Brano fornito>
::::

Citazione di: trax_2400 il 03 Ago 2021, 15:04
Comunque su questo indice di liquidità ci sono diverse domande irrisolte.
La più importante è:
- qual è il minimo che dobbiamo incassare?
E poi:
- una volta incassato questo minimo, quanto possiamo spendere?
Cioè, supponiamo che il minimo sia di 20 mil. poi i soldi che spendiamo li dobbiamo aggiungere?
Per spiegarmi, mettiamo che vogliamo spendere 30 mil. tra acquisti e stipendi e ne dobbiamo incassare almeno 20 per rimettere a posto l'indice, significa che dobbiamo incassare almeno 50 mil.?
La risposta è
dipende... un classico degli economisti

Premessa. "Mettere a posto l'indicatore di liquidità" e "operare sul mercato avendo cannato l'IL a marzo 2021" sono due cose diverse.
Per "mettere a posto l'IL" devi fare un finanziamento soci postergato e infruttifero (o versi in conto futuro aumento di capitale) per un ammontare pari a quello necessario a ristabilire il rapporto minimo tra attività a breve e passività a breve (0,6). Non esistono financial windfall che ti fanno "sistemare" l'IL diversi da questi due. Se fai ciò, puoi operare sul mercato senza vincoli.

::::

Voci di dati salvate>
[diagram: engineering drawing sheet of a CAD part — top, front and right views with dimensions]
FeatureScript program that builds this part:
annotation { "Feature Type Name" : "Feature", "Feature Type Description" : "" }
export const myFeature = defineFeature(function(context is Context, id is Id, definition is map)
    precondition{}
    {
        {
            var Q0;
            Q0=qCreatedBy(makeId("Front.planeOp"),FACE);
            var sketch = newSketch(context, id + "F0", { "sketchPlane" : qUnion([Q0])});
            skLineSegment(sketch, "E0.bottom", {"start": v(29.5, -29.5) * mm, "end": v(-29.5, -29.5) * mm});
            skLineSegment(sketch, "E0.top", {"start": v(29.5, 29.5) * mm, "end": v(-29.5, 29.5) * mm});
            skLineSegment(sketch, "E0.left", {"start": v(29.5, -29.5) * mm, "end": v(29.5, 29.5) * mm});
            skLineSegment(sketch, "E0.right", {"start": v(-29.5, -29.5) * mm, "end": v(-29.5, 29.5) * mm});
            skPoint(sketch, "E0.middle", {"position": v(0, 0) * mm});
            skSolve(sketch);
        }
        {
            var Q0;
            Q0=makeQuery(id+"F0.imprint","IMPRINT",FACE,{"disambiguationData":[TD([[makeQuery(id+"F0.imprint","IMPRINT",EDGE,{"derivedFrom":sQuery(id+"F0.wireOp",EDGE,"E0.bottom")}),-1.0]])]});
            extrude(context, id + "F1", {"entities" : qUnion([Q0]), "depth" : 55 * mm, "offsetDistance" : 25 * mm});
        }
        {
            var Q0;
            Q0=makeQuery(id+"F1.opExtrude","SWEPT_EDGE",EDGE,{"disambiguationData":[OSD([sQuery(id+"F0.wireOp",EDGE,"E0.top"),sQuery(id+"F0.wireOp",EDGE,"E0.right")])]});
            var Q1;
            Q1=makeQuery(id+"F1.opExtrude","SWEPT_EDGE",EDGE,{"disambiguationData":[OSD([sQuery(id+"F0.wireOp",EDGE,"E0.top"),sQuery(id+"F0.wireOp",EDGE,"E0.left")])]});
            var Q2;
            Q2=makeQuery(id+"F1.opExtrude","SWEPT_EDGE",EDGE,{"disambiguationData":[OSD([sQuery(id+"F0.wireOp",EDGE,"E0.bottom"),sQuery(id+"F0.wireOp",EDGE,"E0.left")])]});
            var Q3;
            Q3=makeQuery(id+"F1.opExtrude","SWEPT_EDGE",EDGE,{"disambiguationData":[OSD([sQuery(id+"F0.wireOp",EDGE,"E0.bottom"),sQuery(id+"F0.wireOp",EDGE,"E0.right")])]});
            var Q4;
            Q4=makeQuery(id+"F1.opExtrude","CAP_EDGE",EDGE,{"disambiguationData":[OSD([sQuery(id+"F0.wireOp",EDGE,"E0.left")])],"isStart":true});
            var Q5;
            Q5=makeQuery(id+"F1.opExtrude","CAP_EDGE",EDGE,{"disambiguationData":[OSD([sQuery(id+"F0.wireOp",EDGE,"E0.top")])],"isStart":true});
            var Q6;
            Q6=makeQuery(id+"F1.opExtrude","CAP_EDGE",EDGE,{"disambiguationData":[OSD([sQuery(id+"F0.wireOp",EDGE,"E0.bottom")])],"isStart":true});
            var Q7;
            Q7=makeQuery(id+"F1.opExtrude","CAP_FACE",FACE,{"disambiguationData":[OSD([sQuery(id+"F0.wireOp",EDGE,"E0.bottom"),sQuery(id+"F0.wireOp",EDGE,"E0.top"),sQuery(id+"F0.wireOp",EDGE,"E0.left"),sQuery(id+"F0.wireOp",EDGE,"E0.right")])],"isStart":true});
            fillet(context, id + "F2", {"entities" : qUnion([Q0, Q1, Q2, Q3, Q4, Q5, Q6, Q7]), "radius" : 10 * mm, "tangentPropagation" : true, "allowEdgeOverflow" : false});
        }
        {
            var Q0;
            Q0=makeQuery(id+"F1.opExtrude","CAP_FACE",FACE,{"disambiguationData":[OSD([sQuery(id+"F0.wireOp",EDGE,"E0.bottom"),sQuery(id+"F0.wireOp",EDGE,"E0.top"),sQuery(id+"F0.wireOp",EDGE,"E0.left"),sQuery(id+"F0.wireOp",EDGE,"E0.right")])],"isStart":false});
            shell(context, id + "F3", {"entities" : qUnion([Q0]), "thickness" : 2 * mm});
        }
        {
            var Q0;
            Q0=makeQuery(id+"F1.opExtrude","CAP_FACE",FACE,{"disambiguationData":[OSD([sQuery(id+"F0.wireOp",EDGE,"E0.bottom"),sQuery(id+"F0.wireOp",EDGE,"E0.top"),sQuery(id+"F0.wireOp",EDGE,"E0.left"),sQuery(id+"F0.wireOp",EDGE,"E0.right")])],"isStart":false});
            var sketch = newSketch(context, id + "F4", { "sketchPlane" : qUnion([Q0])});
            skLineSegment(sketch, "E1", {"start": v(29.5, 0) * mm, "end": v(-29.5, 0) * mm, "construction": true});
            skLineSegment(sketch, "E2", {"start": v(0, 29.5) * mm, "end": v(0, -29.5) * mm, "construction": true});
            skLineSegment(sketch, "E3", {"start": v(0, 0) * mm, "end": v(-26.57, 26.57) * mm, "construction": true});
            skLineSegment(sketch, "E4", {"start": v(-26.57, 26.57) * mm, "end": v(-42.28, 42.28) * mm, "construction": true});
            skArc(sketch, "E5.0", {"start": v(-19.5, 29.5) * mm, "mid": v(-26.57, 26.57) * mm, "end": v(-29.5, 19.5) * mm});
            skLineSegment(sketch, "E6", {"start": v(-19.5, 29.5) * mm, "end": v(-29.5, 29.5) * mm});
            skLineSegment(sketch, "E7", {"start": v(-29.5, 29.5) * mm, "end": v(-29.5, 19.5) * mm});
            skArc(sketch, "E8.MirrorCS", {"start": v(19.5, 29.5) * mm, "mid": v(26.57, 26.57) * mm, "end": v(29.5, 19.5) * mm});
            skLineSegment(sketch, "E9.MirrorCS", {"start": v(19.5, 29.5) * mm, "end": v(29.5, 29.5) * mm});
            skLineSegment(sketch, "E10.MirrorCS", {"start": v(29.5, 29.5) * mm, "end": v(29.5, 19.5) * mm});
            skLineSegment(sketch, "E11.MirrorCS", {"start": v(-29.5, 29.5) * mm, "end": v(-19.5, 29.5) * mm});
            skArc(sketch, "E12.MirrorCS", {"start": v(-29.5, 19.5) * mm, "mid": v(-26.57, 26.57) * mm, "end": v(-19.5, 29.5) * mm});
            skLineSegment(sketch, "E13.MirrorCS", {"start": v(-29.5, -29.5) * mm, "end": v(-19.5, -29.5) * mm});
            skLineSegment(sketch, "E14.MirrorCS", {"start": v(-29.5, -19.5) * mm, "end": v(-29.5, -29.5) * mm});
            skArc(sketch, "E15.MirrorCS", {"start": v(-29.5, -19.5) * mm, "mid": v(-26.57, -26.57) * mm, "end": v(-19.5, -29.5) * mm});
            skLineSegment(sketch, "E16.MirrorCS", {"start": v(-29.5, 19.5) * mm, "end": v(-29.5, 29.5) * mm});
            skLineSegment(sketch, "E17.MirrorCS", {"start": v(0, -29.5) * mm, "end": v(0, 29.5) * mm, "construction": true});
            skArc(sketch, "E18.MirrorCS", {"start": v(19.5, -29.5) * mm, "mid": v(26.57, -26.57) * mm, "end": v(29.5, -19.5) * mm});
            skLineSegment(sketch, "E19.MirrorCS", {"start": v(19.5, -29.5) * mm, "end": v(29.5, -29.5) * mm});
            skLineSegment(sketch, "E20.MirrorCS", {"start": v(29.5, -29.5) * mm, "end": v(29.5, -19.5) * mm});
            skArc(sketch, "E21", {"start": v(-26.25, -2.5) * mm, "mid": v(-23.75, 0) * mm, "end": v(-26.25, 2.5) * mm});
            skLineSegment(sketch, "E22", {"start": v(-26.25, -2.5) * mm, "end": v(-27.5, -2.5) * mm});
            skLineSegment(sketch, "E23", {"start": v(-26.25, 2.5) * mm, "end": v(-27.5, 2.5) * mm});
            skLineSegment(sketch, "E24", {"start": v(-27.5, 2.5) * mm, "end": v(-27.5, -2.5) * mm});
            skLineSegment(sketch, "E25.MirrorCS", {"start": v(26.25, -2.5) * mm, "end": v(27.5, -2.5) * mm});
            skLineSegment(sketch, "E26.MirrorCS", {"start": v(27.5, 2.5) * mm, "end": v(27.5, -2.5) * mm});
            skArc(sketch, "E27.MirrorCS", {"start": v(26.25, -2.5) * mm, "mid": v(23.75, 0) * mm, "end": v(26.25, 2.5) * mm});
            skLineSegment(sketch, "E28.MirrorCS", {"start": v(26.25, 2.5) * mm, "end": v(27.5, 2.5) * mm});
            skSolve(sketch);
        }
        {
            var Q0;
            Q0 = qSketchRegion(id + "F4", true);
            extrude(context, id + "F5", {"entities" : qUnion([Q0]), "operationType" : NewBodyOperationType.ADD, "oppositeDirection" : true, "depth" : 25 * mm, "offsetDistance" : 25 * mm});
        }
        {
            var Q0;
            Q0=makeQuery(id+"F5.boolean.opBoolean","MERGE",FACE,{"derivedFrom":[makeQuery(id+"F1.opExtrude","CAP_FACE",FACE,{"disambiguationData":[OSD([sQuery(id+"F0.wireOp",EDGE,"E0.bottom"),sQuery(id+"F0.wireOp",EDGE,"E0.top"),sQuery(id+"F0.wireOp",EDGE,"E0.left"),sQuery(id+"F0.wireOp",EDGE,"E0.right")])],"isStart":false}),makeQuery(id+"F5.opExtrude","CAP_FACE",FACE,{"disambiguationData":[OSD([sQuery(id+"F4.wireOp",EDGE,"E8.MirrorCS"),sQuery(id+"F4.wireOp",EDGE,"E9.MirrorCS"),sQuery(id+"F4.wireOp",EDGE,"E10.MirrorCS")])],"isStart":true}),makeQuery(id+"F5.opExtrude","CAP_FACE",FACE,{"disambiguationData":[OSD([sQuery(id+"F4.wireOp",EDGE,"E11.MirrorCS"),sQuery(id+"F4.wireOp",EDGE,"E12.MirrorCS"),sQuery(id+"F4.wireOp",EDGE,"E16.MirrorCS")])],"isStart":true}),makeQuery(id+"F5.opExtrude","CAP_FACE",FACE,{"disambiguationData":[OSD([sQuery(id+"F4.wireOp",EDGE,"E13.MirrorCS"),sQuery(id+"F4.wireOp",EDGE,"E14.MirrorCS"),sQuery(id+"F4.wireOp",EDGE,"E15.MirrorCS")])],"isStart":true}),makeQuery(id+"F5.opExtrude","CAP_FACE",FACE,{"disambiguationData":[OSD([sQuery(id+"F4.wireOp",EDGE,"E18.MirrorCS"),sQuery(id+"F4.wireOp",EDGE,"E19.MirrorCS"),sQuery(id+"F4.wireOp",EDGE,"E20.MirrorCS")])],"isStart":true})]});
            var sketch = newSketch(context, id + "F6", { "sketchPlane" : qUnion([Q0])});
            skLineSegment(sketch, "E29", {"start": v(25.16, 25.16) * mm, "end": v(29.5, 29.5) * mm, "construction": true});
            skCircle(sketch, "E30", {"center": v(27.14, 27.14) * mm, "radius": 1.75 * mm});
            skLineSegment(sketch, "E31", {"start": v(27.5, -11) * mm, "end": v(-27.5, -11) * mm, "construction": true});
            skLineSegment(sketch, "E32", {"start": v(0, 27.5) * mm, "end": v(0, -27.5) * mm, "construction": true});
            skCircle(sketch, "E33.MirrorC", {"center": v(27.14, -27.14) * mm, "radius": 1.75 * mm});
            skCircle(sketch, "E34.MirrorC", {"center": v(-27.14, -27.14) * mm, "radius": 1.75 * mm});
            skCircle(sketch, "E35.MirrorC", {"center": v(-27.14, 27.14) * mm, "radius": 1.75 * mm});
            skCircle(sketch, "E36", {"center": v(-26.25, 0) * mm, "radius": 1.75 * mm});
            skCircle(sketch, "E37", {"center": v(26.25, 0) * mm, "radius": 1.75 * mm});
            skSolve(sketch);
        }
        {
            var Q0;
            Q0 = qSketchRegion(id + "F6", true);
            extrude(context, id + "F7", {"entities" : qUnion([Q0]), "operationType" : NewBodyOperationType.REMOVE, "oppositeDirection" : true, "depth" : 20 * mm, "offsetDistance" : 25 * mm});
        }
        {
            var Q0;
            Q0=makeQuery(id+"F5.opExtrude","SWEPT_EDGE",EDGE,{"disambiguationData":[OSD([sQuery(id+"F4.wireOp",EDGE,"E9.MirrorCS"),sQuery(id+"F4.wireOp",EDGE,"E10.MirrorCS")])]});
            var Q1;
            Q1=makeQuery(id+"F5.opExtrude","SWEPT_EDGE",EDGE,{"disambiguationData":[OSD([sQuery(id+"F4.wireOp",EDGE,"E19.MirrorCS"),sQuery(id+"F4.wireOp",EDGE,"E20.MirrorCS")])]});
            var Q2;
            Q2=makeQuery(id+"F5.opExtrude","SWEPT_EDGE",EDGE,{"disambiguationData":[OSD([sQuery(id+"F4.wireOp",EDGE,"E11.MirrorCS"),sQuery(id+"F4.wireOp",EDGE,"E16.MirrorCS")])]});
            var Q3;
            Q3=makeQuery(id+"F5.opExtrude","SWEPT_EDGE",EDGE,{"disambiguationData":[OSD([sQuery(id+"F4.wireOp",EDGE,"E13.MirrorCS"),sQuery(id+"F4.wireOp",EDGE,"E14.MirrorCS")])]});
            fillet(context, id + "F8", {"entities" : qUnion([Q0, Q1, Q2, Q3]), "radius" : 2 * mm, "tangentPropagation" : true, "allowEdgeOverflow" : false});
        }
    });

::::

Consegna> Ricopia dal brano sull'indice di liquidità il tratto che si apre con le parole contenenti "Citazione di: trax_2400" e si chiude con "due cose diverse.".

Risposta>
Citazione di: trax_2400 il 03 Ago 2021, 15:04
Comunque su questo indice di liquidità ci sono diverse domande irrisolte.
La più importante è:
- qual è il minimo che dobbiamo incassare?
E poi:
- una volta incassato questo minimo, quanto possiamo spendere?
Cioè, supponiamo che il minimo sia di 20 mil. poi i soldi che spendiamo li dobbiamo aggiungere?
Per spiegarmi, mettiamo che vogliamo spendere 30 mil. tra acquisti e stipendi e ne dobbiamo incassare almeno 20 per rimettere a posto l'indice, significa che dobbiamo incassare almeno 50 mil.?
La risposta è
dipende... un classico degli economisti

Premessa. "Mettere a posto l'indicatore di liquidità" e "operare sul mercato avendo cannato l'IL a marzo 2021" sono due cose diverse.